(Text section)

Opdivo to face direct competition with Keytruda and Padcev combination in bladder cancer space

Bristol Myers Squibb’s Opdivo was recently granted FDA approval in combination with cisplatin and gemcitabine as a first-line treatment for metastatic urothelial carcinoma (mUC). With this approval, Opdivo positions itself to compete with Merck & Co’s immune checkpoint inhibitor (ICI) Keytruda in combination with Astellas and Pfizer’s Padcev, a nectin-4-directed antibody-drug conjugate (ADC). The Keytruda/Padcev combination was granted FDA approval in December 2023 as a first-line treatment for mUC and remains a formidable rival to Opdivo in the mUC space in terms of patient population and overall survival efficacy, according to GlobalData, a leading data and analytics company.

Opdivo approval is based on the Phase III CheckMate-901 trial, where the combination of Opdivo with chemotherapy met the primary endpoints of overall survival (OS) and progression-free survival (PFS) compared to cisplatin and gemcitabine alone.

(End Text section)
(Dataset entries)

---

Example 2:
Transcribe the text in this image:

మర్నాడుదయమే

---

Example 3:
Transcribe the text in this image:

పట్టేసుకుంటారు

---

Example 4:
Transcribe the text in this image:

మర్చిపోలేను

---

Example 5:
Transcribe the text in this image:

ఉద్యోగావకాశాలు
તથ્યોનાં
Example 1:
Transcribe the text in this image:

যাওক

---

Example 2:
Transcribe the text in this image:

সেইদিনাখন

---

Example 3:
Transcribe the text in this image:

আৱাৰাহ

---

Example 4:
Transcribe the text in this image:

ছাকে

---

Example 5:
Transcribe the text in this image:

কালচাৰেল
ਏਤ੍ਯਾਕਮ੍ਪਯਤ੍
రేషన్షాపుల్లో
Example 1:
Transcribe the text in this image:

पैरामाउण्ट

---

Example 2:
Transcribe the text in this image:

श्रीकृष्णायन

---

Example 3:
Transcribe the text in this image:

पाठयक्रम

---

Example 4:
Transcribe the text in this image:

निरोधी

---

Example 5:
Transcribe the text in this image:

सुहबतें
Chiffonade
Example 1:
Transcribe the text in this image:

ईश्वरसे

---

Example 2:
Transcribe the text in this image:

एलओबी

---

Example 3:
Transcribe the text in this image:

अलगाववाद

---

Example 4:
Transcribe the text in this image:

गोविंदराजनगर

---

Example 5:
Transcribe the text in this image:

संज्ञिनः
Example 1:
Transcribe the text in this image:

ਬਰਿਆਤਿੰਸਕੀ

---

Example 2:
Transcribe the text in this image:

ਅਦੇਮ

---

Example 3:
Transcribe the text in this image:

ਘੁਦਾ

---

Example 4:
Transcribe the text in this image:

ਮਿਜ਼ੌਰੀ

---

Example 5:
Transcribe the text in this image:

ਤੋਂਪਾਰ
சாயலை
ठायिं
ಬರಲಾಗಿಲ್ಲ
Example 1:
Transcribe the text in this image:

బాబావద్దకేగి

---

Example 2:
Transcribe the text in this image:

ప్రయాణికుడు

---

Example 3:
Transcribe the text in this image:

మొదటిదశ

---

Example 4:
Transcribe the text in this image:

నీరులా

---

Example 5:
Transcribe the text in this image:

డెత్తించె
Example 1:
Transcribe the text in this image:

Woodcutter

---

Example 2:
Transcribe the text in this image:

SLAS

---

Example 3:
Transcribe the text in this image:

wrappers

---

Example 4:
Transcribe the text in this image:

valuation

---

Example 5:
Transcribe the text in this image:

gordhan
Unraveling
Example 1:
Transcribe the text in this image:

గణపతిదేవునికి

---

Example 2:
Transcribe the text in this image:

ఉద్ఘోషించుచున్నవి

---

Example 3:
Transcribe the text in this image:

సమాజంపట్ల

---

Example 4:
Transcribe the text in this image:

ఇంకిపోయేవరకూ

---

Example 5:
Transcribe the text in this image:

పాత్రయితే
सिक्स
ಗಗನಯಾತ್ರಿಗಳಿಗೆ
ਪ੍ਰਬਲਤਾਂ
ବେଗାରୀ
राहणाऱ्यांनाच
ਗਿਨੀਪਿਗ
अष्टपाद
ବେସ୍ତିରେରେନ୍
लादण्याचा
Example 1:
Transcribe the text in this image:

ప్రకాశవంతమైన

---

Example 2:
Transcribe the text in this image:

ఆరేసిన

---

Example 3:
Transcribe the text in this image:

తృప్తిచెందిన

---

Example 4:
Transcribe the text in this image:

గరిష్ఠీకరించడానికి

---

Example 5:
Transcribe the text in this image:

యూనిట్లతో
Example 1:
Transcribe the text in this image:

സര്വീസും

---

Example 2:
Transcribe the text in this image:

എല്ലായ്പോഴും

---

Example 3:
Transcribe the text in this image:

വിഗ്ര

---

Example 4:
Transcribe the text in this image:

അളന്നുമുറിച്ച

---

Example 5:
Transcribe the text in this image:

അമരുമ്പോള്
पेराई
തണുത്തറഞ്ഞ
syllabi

(End Dataset entries)

(Task set)
a – According to the article on Opdivo's bladder cancer approval, when did the FDA approve the Keytruda/Padcev combination as a first-line treatment for mUC?
b – Pick up the article on Opdivo's bladder cancer competition where it stops, and continue it.
You won't need the records.

(Answers to this exercise)
a – December 2023.

b –
The trial results demonstrated a potent efficacy in adding Opdivo to the treatment regimen. There was an improved median OS of 21.7 months in the Opdivo cohort, compared to 18.9 months in the comparator arm with platinum-based chemotherapy. Additionally, a 28% reduced risk of disease progression or death was observed, with a median PFS of 7.9 months in the Opdivo cohort versus 7.6 months in the comparator arm.

Jasminemay Barcelon, Oncology & Hematology Analyst at GlobalData comments: “The approval of Opdivo contains a chemotherapy requirement that restricts the patient population to those who are cisplatin-eligible. The Keytruda/Padcev combination was initially approved for the first-line treatment of cisplatin-ineligible mUC patients. However, the recent approval expanded its label to first-line treatment of mUC patients regardless of cisplatin eligibility, allowing for a larger patient share than Opdivo.”

The Phase III EV-302 trial data that contributed to the approval of the Keytruda/Padcev combination demonstrated an impressive median OS of 31.5 months versus 16.1 months median OS for the control arm, which is  9.8 months longer than the median OS in the Opdivo trial. Therefore, the ICI and ADC combination may become a physician’s first treatment choice in this setting.

However, aside from patient eligibility, cost-effectiveness could play a role in deciding between the two regimens.  ADCs are notoriously costly; therefore, the combination of Opdivo with a relatively inexpensive platinum-based chemotherapy regimen with similar efficacy may be a better alternative.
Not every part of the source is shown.